In the end, Megan didn’t go to the clinic that morning. She never even left the house.
It was only the form and figure of Megan who left early in the morning to study at the library; that drove slowly as Megan would not have. It wasn’t Megan that sat in the parking lot staring at her hands because she was too early, as Megan would not have been.
She didn’t board the metro bus which Megan never rode, or purposely get off four stops too early in the blistering cold that Megan hated.

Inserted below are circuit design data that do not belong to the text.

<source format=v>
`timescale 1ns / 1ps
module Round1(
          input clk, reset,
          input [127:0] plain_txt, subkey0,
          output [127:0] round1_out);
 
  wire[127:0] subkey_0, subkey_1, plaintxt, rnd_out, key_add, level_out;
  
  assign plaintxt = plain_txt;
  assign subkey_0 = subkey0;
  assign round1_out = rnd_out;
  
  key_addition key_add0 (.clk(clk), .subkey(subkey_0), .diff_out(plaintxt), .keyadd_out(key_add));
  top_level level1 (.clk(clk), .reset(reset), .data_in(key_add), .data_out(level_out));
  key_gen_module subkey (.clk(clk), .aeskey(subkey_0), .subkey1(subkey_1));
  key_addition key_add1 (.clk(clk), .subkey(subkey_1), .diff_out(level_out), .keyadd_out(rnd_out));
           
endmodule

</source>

It was not Megan who entered the warm, cozy waiting area, signed in at the desk, and responded automatically to the receptionist’s attempt at a reassuring smile. Megan was miles away when the brown haired, brown eyed teenager, looking so much smaller and more vulnerable than Megan herself, lay waiting on the table, silent tears tracking down her temples into her hair.

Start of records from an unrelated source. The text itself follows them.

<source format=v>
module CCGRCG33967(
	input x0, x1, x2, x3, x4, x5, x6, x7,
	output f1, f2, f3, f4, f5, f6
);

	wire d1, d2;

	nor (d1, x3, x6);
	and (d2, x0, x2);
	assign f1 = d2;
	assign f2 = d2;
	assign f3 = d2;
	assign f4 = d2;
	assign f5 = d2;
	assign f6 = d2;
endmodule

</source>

Megan wasn’t there to wake later, and respond politely and perfunctorily to the nurse’s questions and instructions, or leave a while later and fight her weary legs to pass two bus stops before boarding the one that would take her back up-town. Or get in the car, in spite of instructions to the contrary, and drive carefully back home.

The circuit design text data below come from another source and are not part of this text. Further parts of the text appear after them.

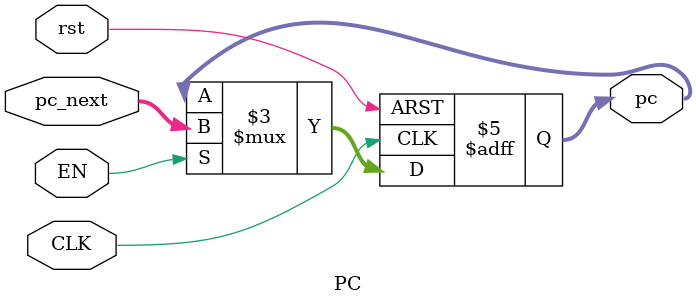
<source format=v>
module PC #(parameter width = 32 )(
    input wire [width-1 : 0] pc_next ,
	 input wire CLK ,
	 input wire EN ,
	 input wire rst ,
	 output reg [width-1 : 0] pc 
    );
  
  always @(posedge CLK or negedge rst)
   if(!rst)
     begin
       pc <= 32'b0 ;
     end
   else
     begin  
       if(EN)
	      begin
		     pc <= pc_next ;
		  end
	 end	

endmodule

</source>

It wasn’t Megan who went immediately to her bedroom to lie down, claiming a headache from so much studying, not noticing that she’d left her backpack in the car.
Megan didn’t cry herself to sleep that afternoon, or later when the prescription pulled her gently into sleep that night. She didn’t cry that day or that week or ever for the girl who left behind a piece of her soul that morning in the clinic with the walls that were a cool, soothing green and the staff that was quiet, efficient and kind. Megan wasn’t one who could summon tears for another’s pain.
And nothing had happened to Megan worth crying about.
Wow what a clever piece. I have read it twice and it’s still got me thinking. Well done.
Perfect choice of style, vocab, etc – this works. I had to read it three times to be able to distance myself enough to give useful feedback. (Ignore the next bit if you don’t want it!)
Attention-grabbing opening line. Love the phrase ‘blistering cold’ and the details of her journey – being too early, getting off the bus early, etc.
A couple of minor things I’d change – ‘Megan was miles away when the brown haired, brown eyed teenager, looking so much smaller and more vulnerable than the Megan she resembled, lay waiting on the table, silent tears tracking down her temples into her hair.’ I’d edit ‘the Megan she resembled’ to ‘Megan herself’ – I just think it makes more sense/ is a tad clearer. Also, the repetition of the stem ‘late’ is a little awkward, here: ‘Megan didn’t cry herself to sleep that afternoon, or later when the prescription pulled her gently into sleep late at night.’
Overall, poignant, well-written flash fiction.
Thank you both! Louise those are fantastic suggestions. I’ve made the changes already. Good catch!
Heart-wrenching story, beautifully told. Really feel for her.
Very good use of negative space to stir imagination along the with the emotions of the events.